* [INSTRUCTIONS FOR THE TASK] Rewrite the text lines of the records below as a JSON list of strings, one string per line, skipping blank lines and leaving the pictures out.

* [DATA SECTION]
※ ※ ※
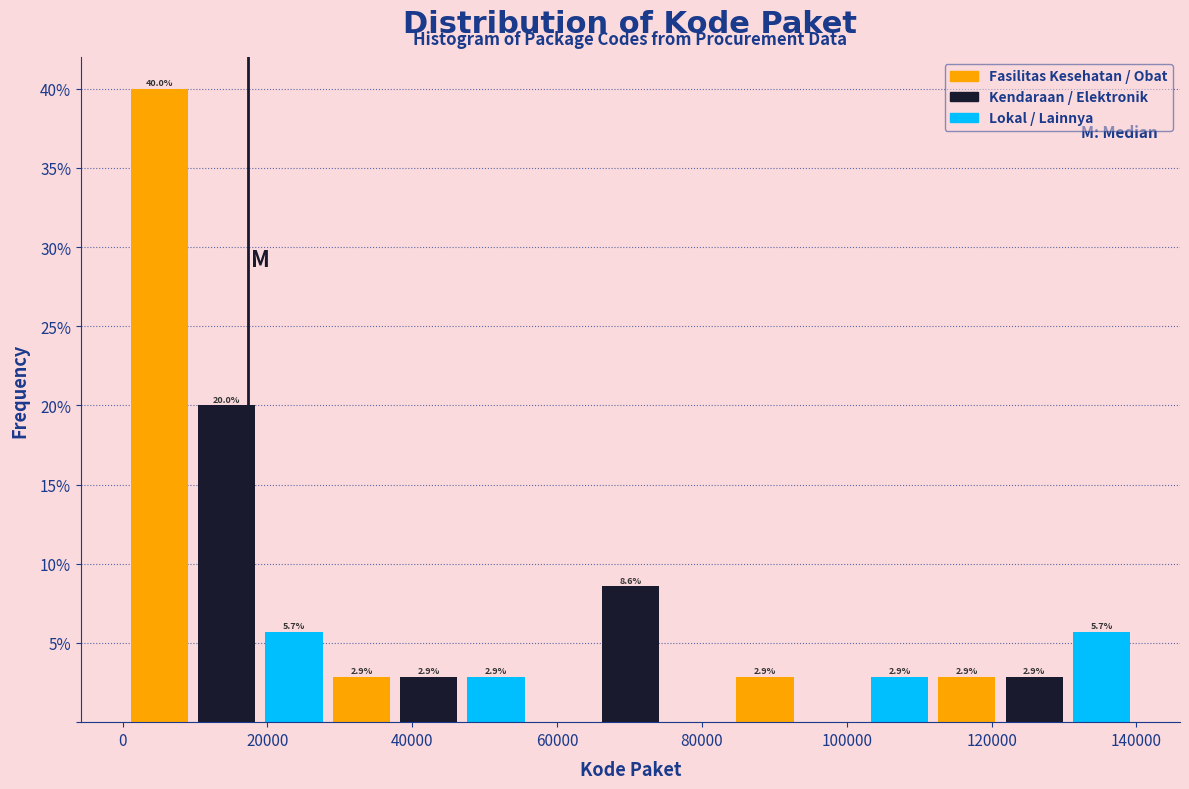

Over which range of the x-axis is the bar tallest?

0 to 10000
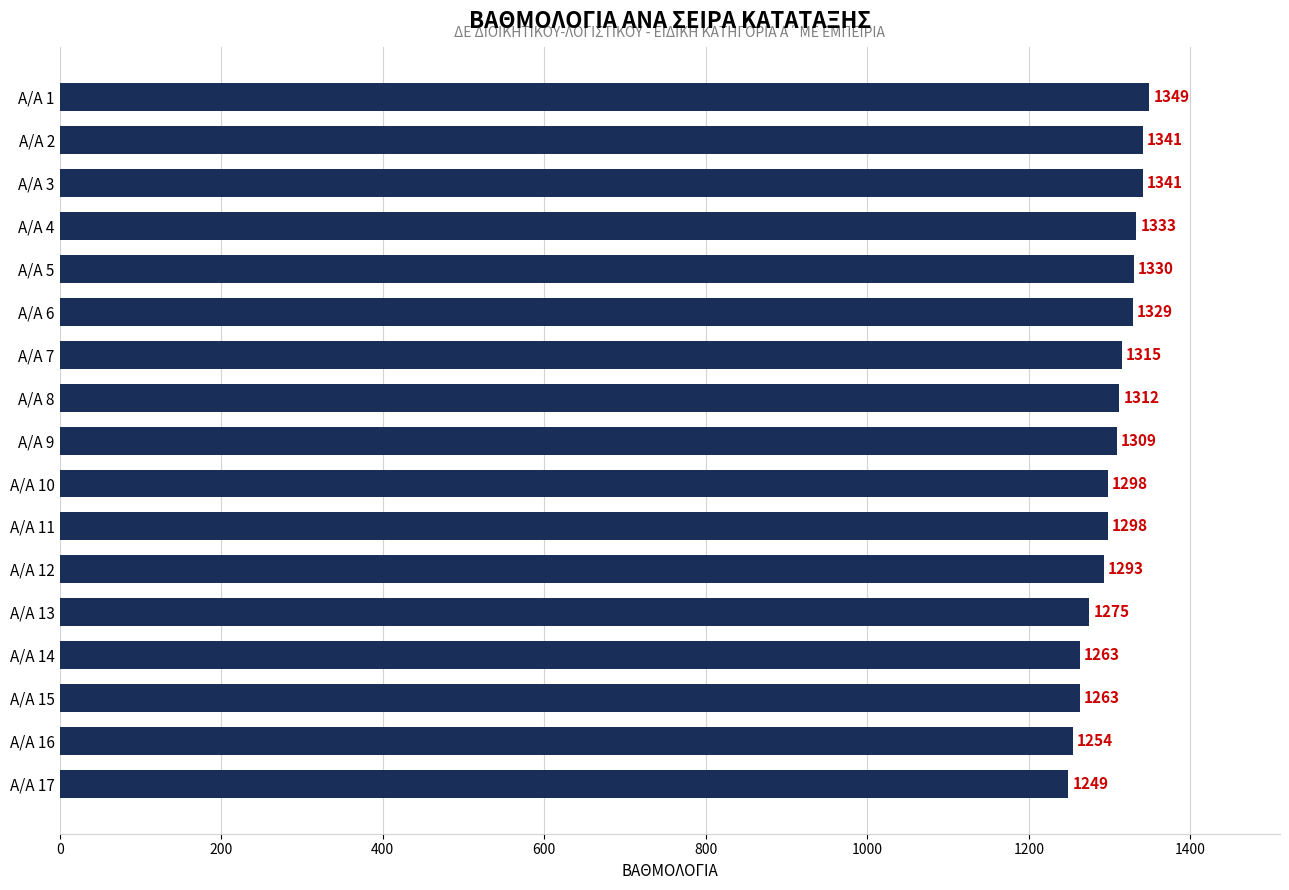

True or false: the data shows 681 at Α/Α 4.

False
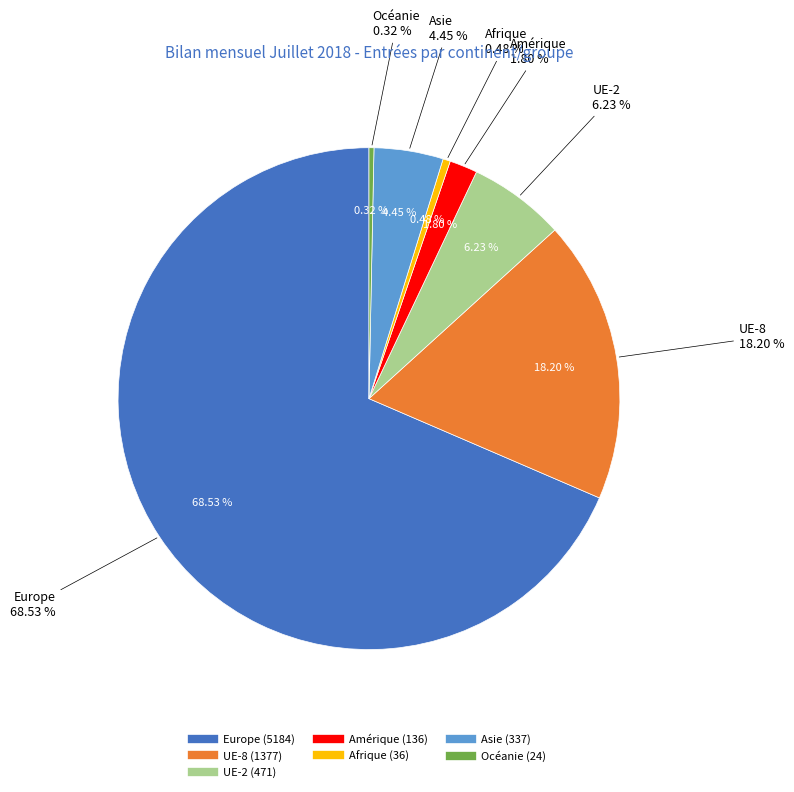

Does Europe represent more than half of the total?

Yes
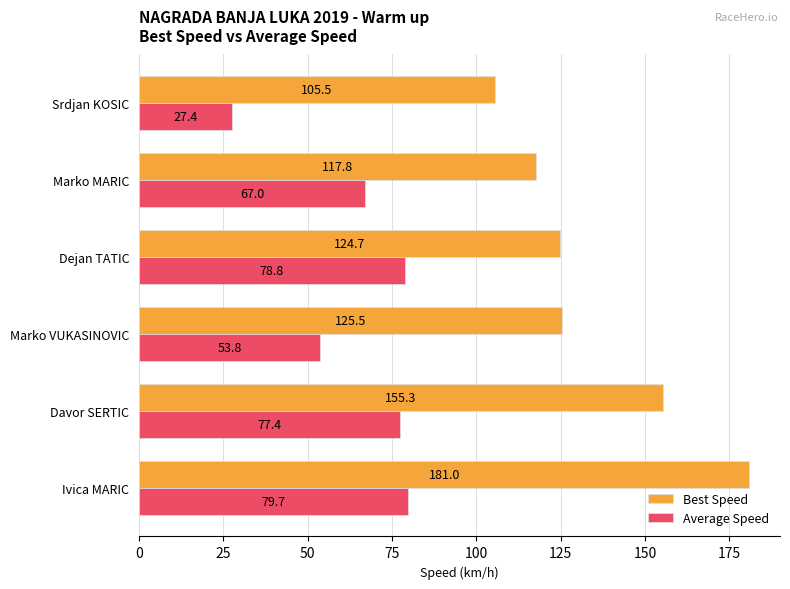

What is the minimum value shown in the chart?

27.4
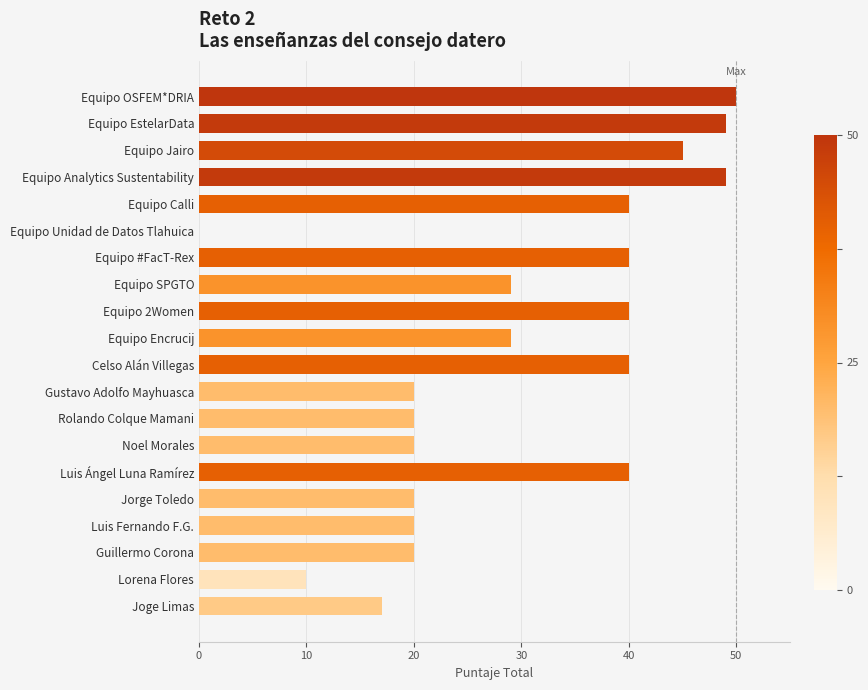

How many data points does each series have?

20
※ ※ ※
* [YOUR RESPONSE]
[
  "Over which range of the x-axis is the bar tallest?",
  "0 to 10000",
  "True or false: the data shows 681 at Α/Α 4.",
  "False",
  "Does Europe represent more than half of the total?",
  "Yes",
  "What is the minimum value shown in the chart?",
  "27.4",
  "How many data points does each series have?",
  "20"
]